Prosecutor Urges Conviction In Detective's Trial

Published March 5, 2012 6:45PM (EST)

LOS ANGELES (AP) — A prosecutor has told jurors that former Los Angeles police detective Stephanie Lazarus hunted down another woman and killed her out of jealousy 26 years ago.

Deputy District Attorney Paul Nunez said Monday in the murder trial's closing arguments that Lazarus was consumed with love for a man who married victim Sherri Rasmussen.

The prosecutor said the strongest proof is a bite mark on the victim's arm which contained DNA matching that of Lazarus.

At the end of the argument, the defense moved for a mistrial because the prosecutor told jurors no alibi was presented.

The judge denied the motion, saying he did not take that as a comment on the fact that Lazarus did not testify in her own defense.

Lazarus was a noted art-theft investigator until her arrest.

THIS IS A BREAKING NEWS UPDATE. Check back soon for further information.

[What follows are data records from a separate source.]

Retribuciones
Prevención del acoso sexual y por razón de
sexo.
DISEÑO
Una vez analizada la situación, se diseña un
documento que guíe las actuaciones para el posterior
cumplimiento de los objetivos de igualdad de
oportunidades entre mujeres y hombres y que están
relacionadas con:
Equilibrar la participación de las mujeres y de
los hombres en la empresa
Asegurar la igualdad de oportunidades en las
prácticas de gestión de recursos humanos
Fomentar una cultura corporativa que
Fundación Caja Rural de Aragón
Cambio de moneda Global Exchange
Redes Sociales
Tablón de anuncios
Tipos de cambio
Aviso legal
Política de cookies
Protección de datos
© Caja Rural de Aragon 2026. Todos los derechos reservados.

AP's earlier story is below.

Attorneys are set to deliver final arguments in Stephanie Lazarus' murder trial, hoping to convince jurors of the guilt or innocence of the former police detective in the slaying of a romantic rival.

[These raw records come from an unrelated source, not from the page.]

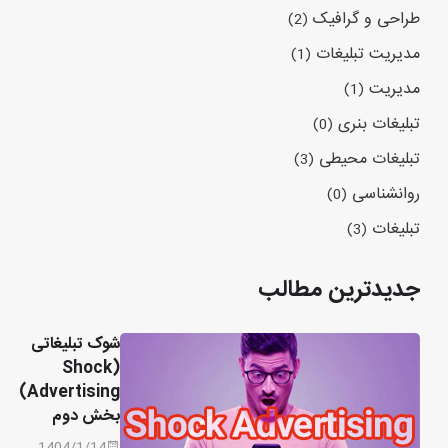
طراحی و گرافیک
(2)
مدیریت تبلیغات
(1)
مدیریت
(1)
تبلیغات بنری
(0)
تبلیغات محیطی
(3)
روانشناسی
(0)
تبلیغات
(3)
جدیدترین مطالب
شوک تبلیغاتی
(Shock
Advertising)
بخش دوم
1404/1/14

Lazarus is charged with killing Sherri Rasmussen 26 years ago in a pitched battle that left the walls of her condo smeared in blood. Jurors saw photos of the 29-year-old nurse, her face bashed by her killer, her torso pierced by bullets and her arm marked by a human bite.

The prosecution contends that Rasmussen was killed by Lazarus, a woman scorned by the man who married Rasmussen three months before her death. Prosecutors do not have a smoking gun, but they have DNA that has become the magic bullet for prosecutors in recent criminal cases.

Scientific witnesses testified that after the case lay dormant for two decades, a cold case unit in the Los Angeles Police Department's robbery homicide division resurrected it and found that DNA from saliva in the bite mark was a match for Lazarus.

She was ultimately confronted by her own colleagues in the department where she had risen to be an expert in art forgery cases. Lazarus denied killing Rasmussen.

A defense lawyer showed during the trial that the bite mark DNA was stored in a haphazard manner. It was extracted from swabs in an unsealed tube contained in a torn envelope at the bottom of an evidence box.

Attorney Mark Overland plans to argue that the DNA was contaminated over the years. He has also challenged firearms experts on whether the bullets that killed Rasmussen could have come from a gun owned by the police officer. The gun, which was reported stolen, was never found.

Overland said Rasmussen was most likely killed by burglars who had committed other crimes in the neighborhood.